Almost as Good as the Real Thing
Baseball and books go together as good as peanuts and Cracker Jacks. For years I have enjoyed baseball. I have been a lifelong fan since my parents took me to a game at old Ebetts Field in Brooklyn or to the games of the Williamsport (PA) Greys, a farm team for the Phillies in the 50s. There was a magic to those fields. Something unique that felt quite timeless went on in those green cathedrals. As a result of geography and family history I have been a lifelong fan of "Wait-till-next-year" teams.
First there were the Dodgers in Brooklyn. Wait and wait. Bobby Thompson robbing us of the World Series with a walk-off home run. Next year.

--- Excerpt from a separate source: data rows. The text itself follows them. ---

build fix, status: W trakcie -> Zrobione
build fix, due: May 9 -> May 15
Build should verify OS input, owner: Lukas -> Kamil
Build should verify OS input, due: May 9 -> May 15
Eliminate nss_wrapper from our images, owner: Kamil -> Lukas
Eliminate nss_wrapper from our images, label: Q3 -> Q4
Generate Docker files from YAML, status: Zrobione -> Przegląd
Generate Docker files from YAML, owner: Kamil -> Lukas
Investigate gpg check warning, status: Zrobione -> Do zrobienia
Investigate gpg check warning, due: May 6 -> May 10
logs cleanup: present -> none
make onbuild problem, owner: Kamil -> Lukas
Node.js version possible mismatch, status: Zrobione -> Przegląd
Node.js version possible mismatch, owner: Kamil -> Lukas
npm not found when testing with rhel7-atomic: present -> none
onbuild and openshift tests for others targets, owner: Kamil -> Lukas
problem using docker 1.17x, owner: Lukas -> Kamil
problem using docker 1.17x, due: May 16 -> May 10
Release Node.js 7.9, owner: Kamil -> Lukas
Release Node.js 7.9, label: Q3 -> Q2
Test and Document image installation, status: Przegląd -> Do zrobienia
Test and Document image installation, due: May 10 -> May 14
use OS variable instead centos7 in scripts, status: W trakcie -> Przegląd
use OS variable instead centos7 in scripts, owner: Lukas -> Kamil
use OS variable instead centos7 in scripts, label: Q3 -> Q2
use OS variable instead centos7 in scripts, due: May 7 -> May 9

Then there were the Phillies. Until 1980 the only original team to never have won a series. Wait and wait. Even master pitcher Steve Carlton's 27 wins in 1972, with an ERA of 1.97 and 310 strikeouts couldn't help when they only got 32 wins for the other pitchers and ended up in the basement 37.5 games behind. Yes, the Phillies own the title for the most losses of any professional sports team in any sport, ever. Next year.

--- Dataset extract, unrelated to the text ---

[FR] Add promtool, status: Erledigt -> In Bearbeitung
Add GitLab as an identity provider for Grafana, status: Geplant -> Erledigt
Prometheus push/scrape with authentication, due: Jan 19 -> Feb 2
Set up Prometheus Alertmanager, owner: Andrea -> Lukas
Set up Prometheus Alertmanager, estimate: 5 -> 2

I can't forget the Brewers who I came to love after moving to Wisconsin. Wait. Wait. When owner Bud Selig traded Paul Molitor to Toronto since Molitor was, well, you know, too expensive old. But not too old to win World Series MVP the next year. Next year.
Then there are my Twins. These lovable Twinkies with wonderful players who just can never pull it together at the end of the season. Wait. Wait. We almost lost them a number of years ago when Bud Selig, (same guy) now Baseball Commissioner, wanted to downsize the Twins away. (Competition for the next door Brewers?) But we came back and have been contenders ever since. But still, next year.

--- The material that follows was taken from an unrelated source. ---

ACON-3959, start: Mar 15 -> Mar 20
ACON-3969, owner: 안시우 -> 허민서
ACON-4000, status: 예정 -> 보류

But so much for my martyrdom. I have seen Mike Schmidt and Pete Rose play. Cal Ripken and Robin Yount and Richie Ashburn. Probably Roy Campanella and Pee Wee Reese in that long ago Ebetts Field game. But the underlying martyrdom might explain part of why I like to read about baseball, even during the season. There I read about Timeless Teams and Timeless Plays and Timeless Players. The Babe. Joltin' Joe. The Iron Man. (Yes, all Yankees.) But also Ted Williams and Sandy Koufax, Don Drysdale and Joe Garagiola and of course Jackie Robinson.
Probably the first book on baseball I was ever given was for my 13th birthday. It was a biography of Dodger GM Branch Rickey who did the unthinkable of breaking the color barrier with Robinson. (I believe it was probably a gift from my relatives in Brooklyn six years after the Dodgers (Da Bums) left for LA.)
Since I love reading anyway, what better way to enjoy even more of baseball than to read. And baseball has produced some wonderful books, even in the fiction field (These are only the ones I remember reading):
- The Natural - Bernard Malamud
- Shoeless Joe (which became the movie Field of Dreams) W. P. Kinsella
- Bang the Drum Slowly - Mark Harris
- The Southpaw - Mark Harris
- I Don't Care If I Never Get Back - Darryl Broock
- The Brothers K - David James Duncan
- The Iowa Baseball Confederacy - W. P. Kinsella
But then there are the countless non-fiction books. How about:
David Halberstam:
- The Teammates: A Portrait of a Friendship
- Summer of '49
- October 1964
- The Boys of Summer (Perhaps one of the greatest baseball books.)
- The Era, 1947-1957: When the Yankees, the Giants, and the Dodgers Ruled the World
- October Men: Reggie Jackson, George Steinbrenner, Billy Martin, and the Yankees' Miraculous Finish in 1978
- A Season in the Sun
- Memories of Summer: When Baseball Was an Art, and Writing about It a Game
- Moneyball - Michael Lewis
- Sandy Koufax: A Lefty's Legacy - Jane Leavy
- Baseball's Great Experiment: Jackie Robinson and His Legacy - Jules Tygiel
- Clemente: The Passion and Grace of Baseball's Last Hero - David Maraniss
- Men at Work - George Will
- Eight Men Out: The Black Sox and the 1919 World Series - Eliot Asinof and Stephen Jay Gould
- As They See 'Em - Bruce Weber
- Confessions of a She-Fan - Jane Heller
- Rickey and Robinson: The Preacher, the Player, and America's Game - John Chalberg
- Baseball is a Funny Game - Joe Garagiola
What this is really about is the power of words, even words about sports. Some may scoff (though not I) to think that sports can produce great moments of enjoyment, but also great moments of reading- fiction or non-fiction- and in many ways give us insights into ourselves.
Which is what good literature is meant to do.